Lolasmomma:  with all due respect to your sister she not pregnant and well…. 7 years is a long time so she may never have a child let alone a boy. Thats harsh but its true. If that name has meaning theres no reason not to use it. IF she does get pregnant they wont be the same age so its not like they will be little “twinsies” with matchy names….i know lots of people in families with similar names

Post # 27
Member
3875 posts
Honey bee
  • Wedding: October 2015

Lolasmomma:  I know many, many of the responses here are going to tell you to use whatever name you want. I tend to agree, but I also sympathize with your sister. I have had a name selected for my future son for many, many years. If someone else in my family were to select that name I would be utterly devestated. Am I being dramatic? Sure, but that does not stop how I feel. Fiance and I don’t even refer to our future son as anything other than the name we’ve selected and have been doing so for over two years.

However, in this instance, the names simply rhyme, nothing more, nothing less. Getting worked up over something like this now is certainly jumping the gun a bit. I would keep your choices to yourself moving forward. After you find out the sex of the baby, possibly revisit the issue with your sister. She may relent. Otherwise, do not bring it up again until after the baby is born and you have selected a name. 

Post # 28
Member
6436 posts
Bee Keeper

Lolasmomma:  While I’m deeply sorry your sister has had trouble conceiving, she doesn’t have any right over a name.  You have a reason for Preston, it has meaning to you.  She may or may not like it, but she cannot state you can’t name your child as such because she’s already picked Preston.  No one can claim a name.

Post # 29
Member
982 posts
Busy bee
  • Wedding: August 2014

I have a first cousin with the EXACT same name as me. It doesn’t matter at all. Your potential son and nephew will only have rhyming names.

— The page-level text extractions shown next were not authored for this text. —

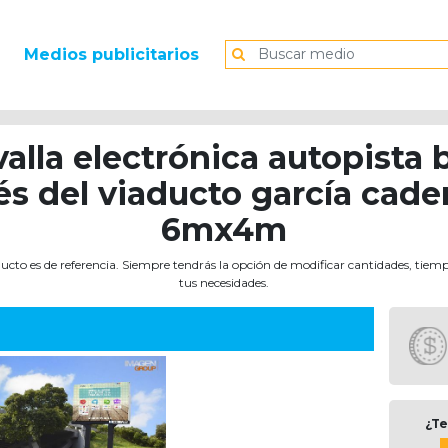
Medios publicitarios
valla electrónica autopista
s del viaducto garcía caden
6mx4m
ucto es de referencia. Siempre tendrás la opción de modificar cantidades, tiem
tus necesidades.
¿Te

It’s most definitely not a big deal at all. 

Post # 30
Member
214 posts
Helper bee
  • Wedding: May 2012

Yup, I pretty much agree with the bees here.  The child is yours and your husband’s, so therefore nobody has the right to tell you what to name him/her. 🙂 You don’t want to regret naming your child something you didn’t like in the first place.  If it’s something meaningful to the both of you especially, go for it! 

The topic ‘Baby Names- Conflict with sister’ is closed to new replies.